Neste contexto, o estudo afirma que se o Código Florestal fosse aplicado corretamente, seria capaz de reduzir as emissões líquidas em apenas 38% até 2050. Isso porque, o estudo estima que o desmatamento legal, aquele permitido pelo Código Florestal, pode chegar a 32 milhões de hectares até 2050, uma área do tamanho do estado do Maranhão (nordeste). Do total do desmatamento legal, quase metade (48%) deve ocorrer no Cerrado.
“Vai ser muito difícil reduzir as emissões com a agricultura, vai ser muito difícil reduzir as emissões com a energia, então o potencial maior para o Brasil é realmente com o setor do uso da terra”, destacou Aline Soterroni.

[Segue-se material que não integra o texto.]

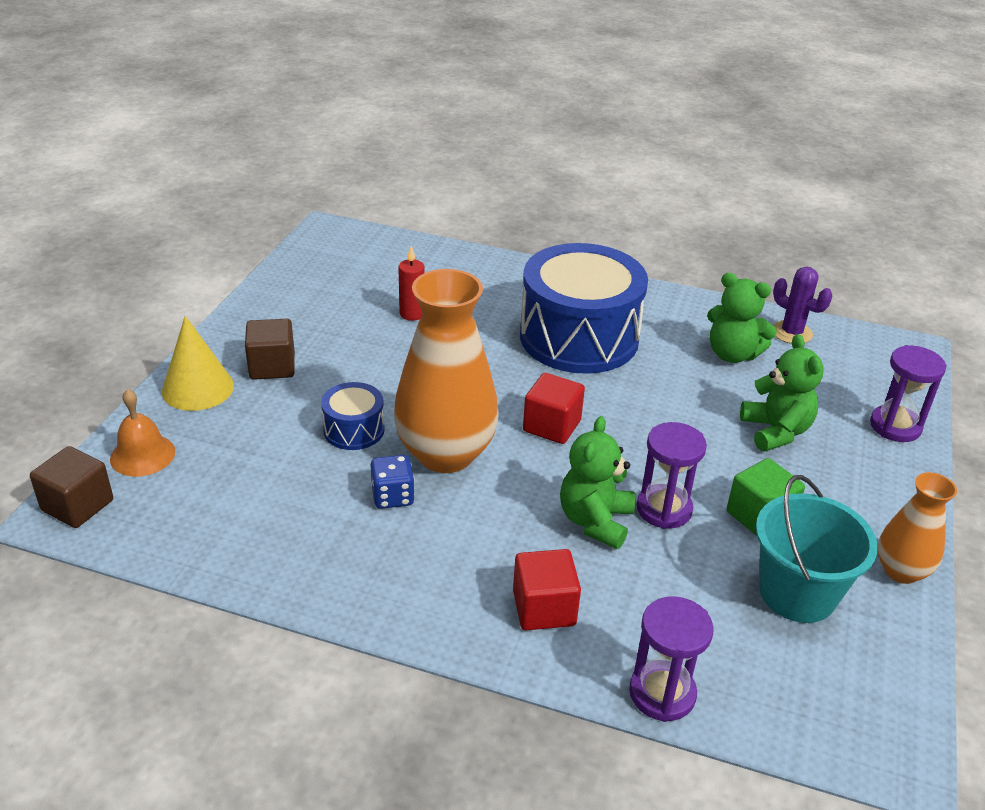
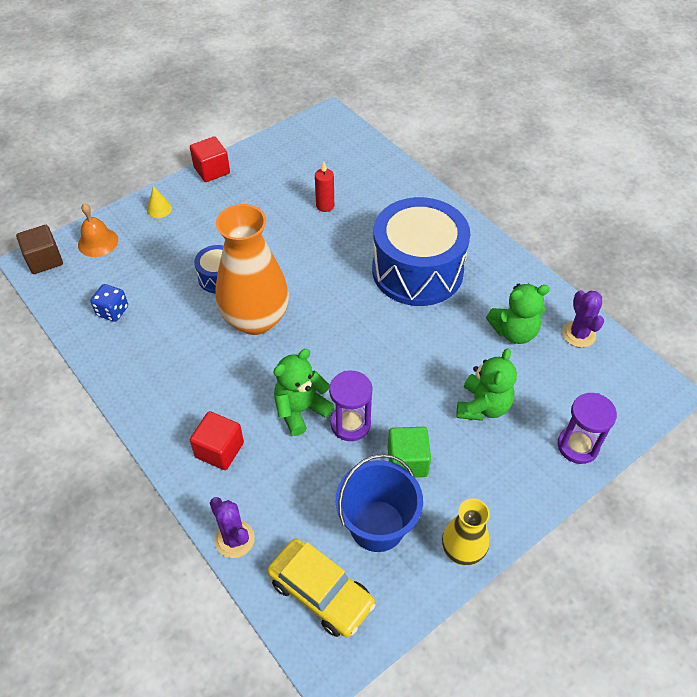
camera: 35 degrees right, 15 degrees up
yellow cone [162,316,234,411] -> yellow cone [147,186,172,218], size x0.54
brown cube [245,319,295,380] -> none
blue dice [370,455,415,509] -> blue dice moved to [90,284,128,322]
red cube [523,373,585,444] -> red cube moved to [190,136,230,182]
purple hourglass [629,596,714,722] -> purple cactus [210,497,255,558]
green teddy bear [707,273,777,363] -> green teddy bear turned 75 degrees counterclockwise [486,284,550,344]
turquoise bucket [756,475,878,623] -> blue bucket [335,454,423,552]
orange vase [878,472,957,584] -> yellow vase [442,499,490,566]
none -> yellow car [267,539,376,638]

A solução sugerida pelo estudo, calculada mediante modelos matemáticos, é de um desmatamento zero, legal e ilegal, somado a um reflorestamento de 35 milhões de hectares. Com isso, a meta de net zero seria cumprida em 62%.
O estudo também calculou como ficaria a produção de carne bovina e de soja caso fosse adotada a sugestão de acabar com todo o desmatamento, aplicar corretamente o Código Florestal e reflorestar em larga escala. Afinal, a pesquisa calculou que, de 2019 a 2021, quase 98% das áreas desmatadas no Brasil foram direta ou indiretamente impulsionadas pela agropecuária.
Segundo cálculos matemáticos realizados, a produção de carne bovina poderia cair de 8% a 17% e a de soja de 3% a 10% até 2050, caso essas medidas sejam adotadas.
Para Aline Soterroni, “é uma queda pequena frente aos serviços ecossistêmicos e proteção da biodiversidade que esse cenário vai proporcionar, que será importante para adaptação e resiliência às mudanças climáticas. O Brasil pode acomodar sua produção e continuar exportando com desmatamento zero”.
A cientista ambiental brasileira acrescentou que é necessário também aumentar a produtividade, principalmente da pecuária que, no Brasil, ocupa extensas áreas para poucas cabeças de gado. Ao mesmo tempo que é um dos vetores do desmatamento, a agropecuária deve ser duramente afetada pelas mudanças climáticas.
“A agricultura brasileira depende dos serviços ecossistêmicos da natureza, afinal 90% da agricultura do Brasil não é irrigada, ela depende da água da chuva. Portanto, é fundamental manter o equilíbrio dos ecossistemas para o próprio futuro da agricultura brasileira. Para isso, é estratégico acabar com o desmatamento e não há necessidade de desmatar para continuar produzindo”, afirmou.
A pesquisadora ressaltou que o Brasil ainda não incluiu a meta de zerar as emissões líquidas de gases do efeito estufa até 2050 nos planos e legislações nacionais. “Você precisa de um plano com metas intermediárias, com metas de emissões de cada setor e monitorar isso com ambição”.